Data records

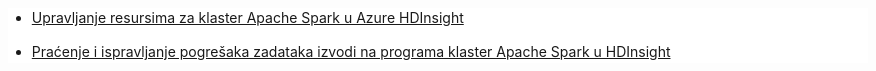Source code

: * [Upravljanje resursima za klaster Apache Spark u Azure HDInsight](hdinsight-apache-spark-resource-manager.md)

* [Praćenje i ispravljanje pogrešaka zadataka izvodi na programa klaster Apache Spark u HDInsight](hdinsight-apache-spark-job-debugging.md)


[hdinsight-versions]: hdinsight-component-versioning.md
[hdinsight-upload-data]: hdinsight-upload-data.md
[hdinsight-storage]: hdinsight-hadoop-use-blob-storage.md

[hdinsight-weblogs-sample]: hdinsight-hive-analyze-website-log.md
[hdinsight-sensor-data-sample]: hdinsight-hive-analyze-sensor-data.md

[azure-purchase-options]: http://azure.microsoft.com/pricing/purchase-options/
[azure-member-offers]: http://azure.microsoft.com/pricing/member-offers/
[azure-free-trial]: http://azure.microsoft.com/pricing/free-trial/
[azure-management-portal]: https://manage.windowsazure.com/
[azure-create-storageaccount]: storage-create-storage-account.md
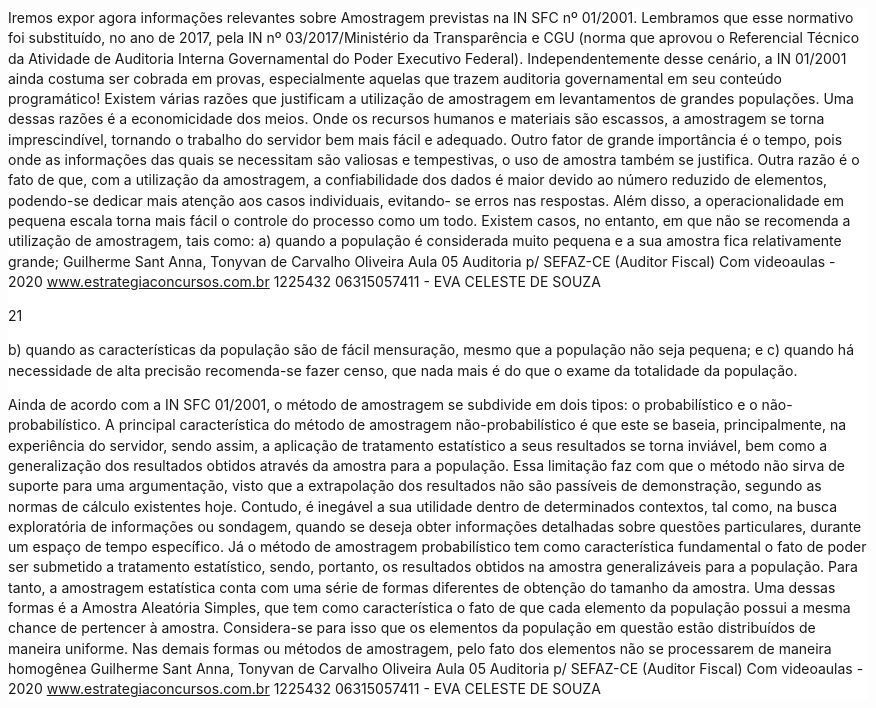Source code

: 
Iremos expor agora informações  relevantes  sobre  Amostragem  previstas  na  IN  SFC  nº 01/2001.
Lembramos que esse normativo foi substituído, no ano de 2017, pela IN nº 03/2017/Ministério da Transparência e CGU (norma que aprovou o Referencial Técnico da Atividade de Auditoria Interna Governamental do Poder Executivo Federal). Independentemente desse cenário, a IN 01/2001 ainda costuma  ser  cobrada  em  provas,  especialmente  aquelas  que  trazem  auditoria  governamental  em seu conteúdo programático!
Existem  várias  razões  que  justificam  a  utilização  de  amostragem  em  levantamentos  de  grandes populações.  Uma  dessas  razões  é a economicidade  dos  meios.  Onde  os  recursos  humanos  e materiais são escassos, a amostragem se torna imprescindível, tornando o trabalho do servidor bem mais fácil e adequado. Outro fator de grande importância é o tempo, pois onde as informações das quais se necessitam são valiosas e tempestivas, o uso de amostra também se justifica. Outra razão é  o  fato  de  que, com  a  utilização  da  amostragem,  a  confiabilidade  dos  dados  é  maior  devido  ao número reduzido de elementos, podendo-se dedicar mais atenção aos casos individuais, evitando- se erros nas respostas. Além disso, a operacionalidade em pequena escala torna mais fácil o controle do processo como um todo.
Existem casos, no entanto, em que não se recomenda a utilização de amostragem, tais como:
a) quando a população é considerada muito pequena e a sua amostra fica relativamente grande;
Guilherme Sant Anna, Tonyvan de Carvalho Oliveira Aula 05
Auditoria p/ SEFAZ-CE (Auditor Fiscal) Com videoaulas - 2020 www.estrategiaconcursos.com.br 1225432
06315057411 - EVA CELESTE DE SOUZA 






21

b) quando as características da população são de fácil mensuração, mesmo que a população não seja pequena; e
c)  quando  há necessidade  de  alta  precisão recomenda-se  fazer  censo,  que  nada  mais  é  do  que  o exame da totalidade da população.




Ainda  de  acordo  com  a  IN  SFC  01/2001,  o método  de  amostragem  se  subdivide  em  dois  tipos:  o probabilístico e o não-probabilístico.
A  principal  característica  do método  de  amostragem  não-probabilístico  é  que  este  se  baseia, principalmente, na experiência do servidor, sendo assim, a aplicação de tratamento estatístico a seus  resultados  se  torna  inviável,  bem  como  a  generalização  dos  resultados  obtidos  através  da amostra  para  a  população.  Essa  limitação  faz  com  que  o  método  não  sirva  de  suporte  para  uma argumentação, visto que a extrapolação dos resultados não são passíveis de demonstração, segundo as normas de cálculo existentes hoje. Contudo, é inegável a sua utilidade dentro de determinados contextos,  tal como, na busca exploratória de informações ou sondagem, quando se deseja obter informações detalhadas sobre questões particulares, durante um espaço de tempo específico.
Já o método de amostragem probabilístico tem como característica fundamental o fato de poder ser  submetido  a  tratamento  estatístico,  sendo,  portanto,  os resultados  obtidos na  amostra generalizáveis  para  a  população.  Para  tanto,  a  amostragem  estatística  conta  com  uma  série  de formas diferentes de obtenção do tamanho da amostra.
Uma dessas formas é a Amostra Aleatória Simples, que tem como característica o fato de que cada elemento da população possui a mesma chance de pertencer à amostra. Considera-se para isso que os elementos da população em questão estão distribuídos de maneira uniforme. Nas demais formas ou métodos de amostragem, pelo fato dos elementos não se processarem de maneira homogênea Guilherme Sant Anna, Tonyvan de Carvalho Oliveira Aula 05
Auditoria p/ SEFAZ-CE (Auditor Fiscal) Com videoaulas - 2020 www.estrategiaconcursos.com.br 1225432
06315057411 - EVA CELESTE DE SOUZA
* * *
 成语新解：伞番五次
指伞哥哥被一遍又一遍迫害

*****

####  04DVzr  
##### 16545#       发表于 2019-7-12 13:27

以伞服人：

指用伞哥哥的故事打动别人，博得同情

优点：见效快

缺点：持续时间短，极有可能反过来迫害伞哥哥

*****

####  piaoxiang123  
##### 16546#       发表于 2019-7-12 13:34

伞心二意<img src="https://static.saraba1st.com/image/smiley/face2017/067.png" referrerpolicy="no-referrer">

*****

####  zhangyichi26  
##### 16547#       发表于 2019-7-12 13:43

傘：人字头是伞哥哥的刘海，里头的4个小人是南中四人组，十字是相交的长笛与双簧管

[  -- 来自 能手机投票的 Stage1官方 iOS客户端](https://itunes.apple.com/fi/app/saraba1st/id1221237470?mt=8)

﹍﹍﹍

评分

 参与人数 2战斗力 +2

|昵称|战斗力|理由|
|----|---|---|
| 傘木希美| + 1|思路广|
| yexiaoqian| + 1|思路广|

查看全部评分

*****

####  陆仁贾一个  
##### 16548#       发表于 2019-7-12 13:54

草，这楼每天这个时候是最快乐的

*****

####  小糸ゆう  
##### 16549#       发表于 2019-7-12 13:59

→ **What you need to do**
Copy out word for word the part of the records that begins with the line containing "参与人数 2战斗力 +2" and ends with the line containing "发表于 2019-7-12 13:59".

→ **Answer section**
 参与人数 2战斗力 +2

|昵称|战斗力|理由|
|----|---|---|
| 傘木希美| + 1|思路广|
| yexiaoqian| + 1|思路广|

查看全部评分

*****

####  陆仁贾一个  
##### 16548#       发表于 2019-7-12 13:54

草，这楼每天这个时候是最快乐的

*****

####  小糸ゆう  
##### 16549#       发表于 2019-7-12 13:59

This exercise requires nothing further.